(Records in a dataset)

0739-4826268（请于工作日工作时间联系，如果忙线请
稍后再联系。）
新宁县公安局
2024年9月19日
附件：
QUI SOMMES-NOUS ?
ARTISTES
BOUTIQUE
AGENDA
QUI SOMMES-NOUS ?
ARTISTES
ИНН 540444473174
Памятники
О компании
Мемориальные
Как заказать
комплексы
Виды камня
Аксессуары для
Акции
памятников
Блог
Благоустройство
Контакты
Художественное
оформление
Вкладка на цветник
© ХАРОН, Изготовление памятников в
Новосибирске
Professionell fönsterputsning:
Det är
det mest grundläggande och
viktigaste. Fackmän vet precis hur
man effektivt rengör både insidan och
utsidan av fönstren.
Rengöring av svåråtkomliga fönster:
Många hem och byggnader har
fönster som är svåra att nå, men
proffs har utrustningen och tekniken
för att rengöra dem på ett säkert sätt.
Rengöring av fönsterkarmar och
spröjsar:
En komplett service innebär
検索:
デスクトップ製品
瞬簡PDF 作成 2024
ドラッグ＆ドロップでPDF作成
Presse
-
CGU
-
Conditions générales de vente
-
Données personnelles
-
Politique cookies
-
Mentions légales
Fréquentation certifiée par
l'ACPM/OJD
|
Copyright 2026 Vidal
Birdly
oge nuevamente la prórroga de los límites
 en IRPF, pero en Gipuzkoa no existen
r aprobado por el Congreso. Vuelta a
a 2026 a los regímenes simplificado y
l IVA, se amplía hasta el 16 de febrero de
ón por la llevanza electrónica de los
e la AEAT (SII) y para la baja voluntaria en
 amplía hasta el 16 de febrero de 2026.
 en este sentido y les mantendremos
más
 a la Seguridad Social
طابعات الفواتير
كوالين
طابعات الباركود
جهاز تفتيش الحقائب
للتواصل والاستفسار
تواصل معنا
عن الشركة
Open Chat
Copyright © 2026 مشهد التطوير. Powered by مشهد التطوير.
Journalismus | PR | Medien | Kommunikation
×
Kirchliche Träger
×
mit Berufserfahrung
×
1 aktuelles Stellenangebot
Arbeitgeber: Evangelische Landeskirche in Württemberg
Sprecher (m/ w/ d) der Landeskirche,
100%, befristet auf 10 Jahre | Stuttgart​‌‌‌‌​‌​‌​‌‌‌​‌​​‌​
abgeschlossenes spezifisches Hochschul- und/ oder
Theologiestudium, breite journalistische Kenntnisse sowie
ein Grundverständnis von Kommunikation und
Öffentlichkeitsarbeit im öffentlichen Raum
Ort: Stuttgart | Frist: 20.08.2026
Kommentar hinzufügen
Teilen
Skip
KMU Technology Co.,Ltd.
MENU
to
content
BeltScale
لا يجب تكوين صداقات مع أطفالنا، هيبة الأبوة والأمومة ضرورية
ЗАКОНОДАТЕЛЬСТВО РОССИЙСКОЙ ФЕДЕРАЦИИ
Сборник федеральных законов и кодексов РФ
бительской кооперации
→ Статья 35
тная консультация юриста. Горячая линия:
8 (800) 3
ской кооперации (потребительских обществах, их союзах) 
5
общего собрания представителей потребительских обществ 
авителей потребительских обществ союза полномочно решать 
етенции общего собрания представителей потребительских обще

▸ **Your assignment**: Repeat every line of the items above verbatim, keeping the original order.

▸ **Answer to this task**:
0739-4826268（请于工作日工作时间联系，如果忙线请
稍后再联系。）
新宁县公安局
2024年9月19日
附件：
QUI SOMMES-NOUS ?
ARTISTES
BOUTIQUE
AGENDA
QUI SOMMES-NOUS ?
ARTISTES
ИНН 540444473174
Памятники
О компании
Мемориальные
Как заказать
комплексы
Виды камня
Аксессуары для
Акции
памятников
Блог
Благоустройство
Контакты
Художественное
оформление
Вкладка на цветник
© ХАРОН, Изготовление памятников в
Новосибирске
Professionell fönsterputsning:
Det är
det mest grundläggande och
viktigaste. Fackmän vet precis hur
man effektivt rengör både insidan och
utsidan av fönstren.
Rengöring av svåråtkomliga fönster:
Många hem och byggnader har
fönster som är svåra att nå, men
proffs har utrustningen och tekniken
för att rengöra dem på ett säkert sätt.
Rengöring av fönsterkarmar och
spröjsar:
En komplett service innebär
検索:
デスクトップ製品
瞬簡PDF 作成 2024
ドラッグ＆ドロップでPDF作成
Presse
-
CGU
-
Conditions générales de vente
-
Données personnelles
-
Politique cookies
-
Mentions légales
Fréquentation certifiée par
l'ACPM/OJD
|
Copyright 2026 Vidal
Birdly
oge nuevamente la prórroga de los límites
 en IRPF, pero en Gipuzkoa no existen
r aprobado por el Congreso. Vuelta a
a 2026 a los regímenes simplificado y
l IVA, se amplía hasta el 16 de febrero de
ón por la llevanza electrónica de los
e la AEAT (SII) y para la baja voluntaria en
 amplía hasta el 16 de febrero de 2026.
 en este sentido y les mantendremos
más
 a la Seguridad Social
طابعات الفواتير
كوالين
طابعات الباركود
جهاز تفتيش الحقائب
للتواصل والاستفسار
تواصل معنا
عن الشركة
Open Chat
Copyright © 2026 مشهد التطوير. Powered by مشهد التطوير.
Journalismus | PR | Medien | Kommunikation
×
Kirchliche Träger
×
mit Berufserfahrung
×
1 aktuelles Stellenangebot
Arbeitgeber: Evangelische Landeskirche in Württemberg
Sprecher (m/ w/ d) der Landeskirche,
100%, befristet auf 10 Jahre | Stuttgart​‌‌‌‌​‌​‌​‌‌‌​‌​​‌​
abgeschlossenes spezifisches Hochschul- und/ oder
Theologiestudium, breite journalistische Kenntnisse sowie
ein Grundverständnis von Kommunikation und
Öffentlichkeitsarbeit im öffentlichen Raum
Ort: Stuttgart | Frist: 20.08.2026
Kommentar hinzufügen
Teilen
Skip
KMU Technology Co.,Ltd.
MENU
to
content
BeltScale
لا يجب تكوين صداقات مع أطفالنا، هيبة الأبوة والأمومة ضرورية
ЗАКОНОДАТЕЛЬСТВО РОССИЙСКОЙ ФЕДЕРАЦИИ
Сборник федеральных законов и кодексов РФ
бительской кооперации
→ Статья 35
тная консультация юриста. Горячая линия:
8 (800) 3
ской кооперации (потребительских обществах, их союзах) 
5
общего собрания представителей потребительских обществ 
авителей потребительских обществ союза полномочно решать 
етенции общего собрания представителей потребительских обще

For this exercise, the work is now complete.